US denies trying to pressure Israel with flight ban

The United States Tuesday denied that a ban on US airliners flying to Tel Aviv and a stark US travel warning were a ploy to push Israel to agree a Gaza truce.

"I would wholly disagree with that argument," deputy State Department spokeswoman Marie Harf said, when asked if the two directives were a political move to put pressure on Israelis.

"We issued travel warnings because one of our top priorities is protecting US citizens overseas," she told reporters.

"This is a step we have taken when we've felt the situation on the ground warranted it.
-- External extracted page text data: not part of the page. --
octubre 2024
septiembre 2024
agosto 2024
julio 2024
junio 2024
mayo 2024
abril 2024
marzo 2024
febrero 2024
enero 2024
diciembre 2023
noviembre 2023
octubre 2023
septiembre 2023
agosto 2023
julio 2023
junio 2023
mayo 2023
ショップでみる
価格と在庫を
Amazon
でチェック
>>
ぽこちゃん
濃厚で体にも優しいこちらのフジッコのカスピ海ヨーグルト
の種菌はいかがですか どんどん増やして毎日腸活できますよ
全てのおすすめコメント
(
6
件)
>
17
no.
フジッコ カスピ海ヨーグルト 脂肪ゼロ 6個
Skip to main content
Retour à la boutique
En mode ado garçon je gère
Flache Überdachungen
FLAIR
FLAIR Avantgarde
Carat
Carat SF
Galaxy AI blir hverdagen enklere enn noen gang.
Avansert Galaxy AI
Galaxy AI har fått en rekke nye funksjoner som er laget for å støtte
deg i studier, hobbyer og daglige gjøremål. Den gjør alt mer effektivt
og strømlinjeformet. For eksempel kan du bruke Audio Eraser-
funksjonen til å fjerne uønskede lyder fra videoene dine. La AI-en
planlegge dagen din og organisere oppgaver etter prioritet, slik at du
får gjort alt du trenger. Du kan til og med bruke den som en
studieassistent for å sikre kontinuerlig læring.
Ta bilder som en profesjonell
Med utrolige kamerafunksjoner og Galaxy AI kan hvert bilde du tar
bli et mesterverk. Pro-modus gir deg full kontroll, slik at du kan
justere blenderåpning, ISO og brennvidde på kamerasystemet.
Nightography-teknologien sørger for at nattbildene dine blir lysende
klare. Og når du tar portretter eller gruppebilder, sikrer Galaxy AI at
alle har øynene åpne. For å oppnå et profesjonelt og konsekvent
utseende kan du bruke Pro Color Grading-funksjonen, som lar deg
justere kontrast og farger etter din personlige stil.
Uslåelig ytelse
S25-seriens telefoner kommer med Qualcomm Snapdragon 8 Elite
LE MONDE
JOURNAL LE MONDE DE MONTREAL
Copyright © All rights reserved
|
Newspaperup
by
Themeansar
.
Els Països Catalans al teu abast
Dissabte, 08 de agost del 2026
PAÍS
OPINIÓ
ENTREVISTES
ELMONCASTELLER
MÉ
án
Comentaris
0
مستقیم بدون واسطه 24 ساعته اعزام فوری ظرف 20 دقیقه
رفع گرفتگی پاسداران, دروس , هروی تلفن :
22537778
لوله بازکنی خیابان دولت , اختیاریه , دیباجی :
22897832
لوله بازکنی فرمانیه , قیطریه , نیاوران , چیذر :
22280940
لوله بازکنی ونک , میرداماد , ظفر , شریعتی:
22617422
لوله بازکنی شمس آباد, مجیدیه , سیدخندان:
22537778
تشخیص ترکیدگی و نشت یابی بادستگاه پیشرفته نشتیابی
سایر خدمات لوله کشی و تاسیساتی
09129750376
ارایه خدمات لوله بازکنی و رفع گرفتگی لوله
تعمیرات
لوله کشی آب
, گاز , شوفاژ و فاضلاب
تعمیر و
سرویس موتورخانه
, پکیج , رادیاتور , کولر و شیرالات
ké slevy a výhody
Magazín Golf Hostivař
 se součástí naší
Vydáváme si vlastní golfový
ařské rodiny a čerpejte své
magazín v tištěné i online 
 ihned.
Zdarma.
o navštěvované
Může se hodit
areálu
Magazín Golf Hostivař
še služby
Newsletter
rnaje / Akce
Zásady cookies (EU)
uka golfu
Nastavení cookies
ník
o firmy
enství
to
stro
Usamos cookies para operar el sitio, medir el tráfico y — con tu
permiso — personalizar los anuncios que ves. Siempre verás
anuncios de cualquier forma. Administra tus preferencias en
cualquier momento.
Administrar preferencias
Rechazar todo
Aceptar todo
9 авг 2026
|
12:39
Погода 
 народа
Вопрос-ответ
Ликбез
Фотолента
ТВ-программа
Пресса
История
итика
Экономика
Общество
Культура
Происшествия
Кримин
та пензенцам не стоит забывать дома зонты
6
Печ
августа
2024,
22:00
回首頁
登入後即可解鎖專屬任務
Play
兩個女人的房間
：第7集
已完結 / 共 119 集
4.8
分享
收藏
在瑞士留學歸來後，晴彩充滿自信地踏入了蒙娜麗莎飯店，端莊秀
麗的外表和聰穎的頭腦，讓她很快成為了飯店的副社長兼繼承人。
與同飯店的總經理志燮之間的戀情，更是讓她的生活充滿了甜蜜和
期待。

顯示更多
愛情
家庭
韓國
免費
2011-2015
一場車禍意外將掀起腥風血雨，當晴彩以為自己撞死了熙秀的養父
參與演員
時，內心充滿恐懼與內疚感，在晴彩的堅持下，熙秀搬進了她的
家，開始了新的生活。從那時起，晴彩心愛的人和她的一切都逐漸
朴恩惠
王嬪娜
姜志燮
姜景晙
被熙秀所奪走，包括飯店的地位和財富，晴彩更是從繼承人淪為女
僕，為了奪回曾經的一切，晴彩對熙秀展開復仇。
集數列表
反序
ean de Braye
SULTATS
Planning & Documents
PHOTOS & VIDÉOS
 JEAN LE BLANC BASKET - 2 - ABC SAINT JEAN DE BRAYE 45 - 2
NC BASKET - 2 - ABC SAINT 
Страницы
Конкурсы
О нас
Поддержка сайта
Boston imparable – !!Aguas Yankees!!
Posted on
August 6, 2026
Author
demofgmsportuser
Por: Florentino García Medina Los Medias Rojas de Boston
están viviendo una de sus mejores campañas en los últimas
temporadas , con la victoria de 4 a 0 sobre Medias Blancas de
Obviously that is a process that we go through, that in no way is policy related or politically related."

Despite deep links between Americans and Israel, the State Department on Monday warned all US citizens against traveling to Israel, the West Bank or Gaza because of "ongoing hostilities."

But the State Department was not involved in the decision by the Federal Aviation Administration (FAA) to bar US airliners from flying to Tel Aviv's Ben Gurion airport for the next 24 hours.

"The FAA makes these decisions when they feel it's warranted, again, for the safety of United States citizens," Harf said, adding that the warning was in response to a "recent attack" by a Hamas rocket.

White House deputy national security advisor Ben Rhodes also said on CNN that the FAA ban was not related to the travel warning.

"The State Department warning has to do with the general environment in Israel, where we've seen continued rocket fire from Hamas and continued conflict," Rhodes said.

The FAA directive "is a specific warning that has to do with the airport" after a rocket landed nearby, Rhodes said. Harf said it was "possible" that the flight ban could be prolonged beyond 24 hours.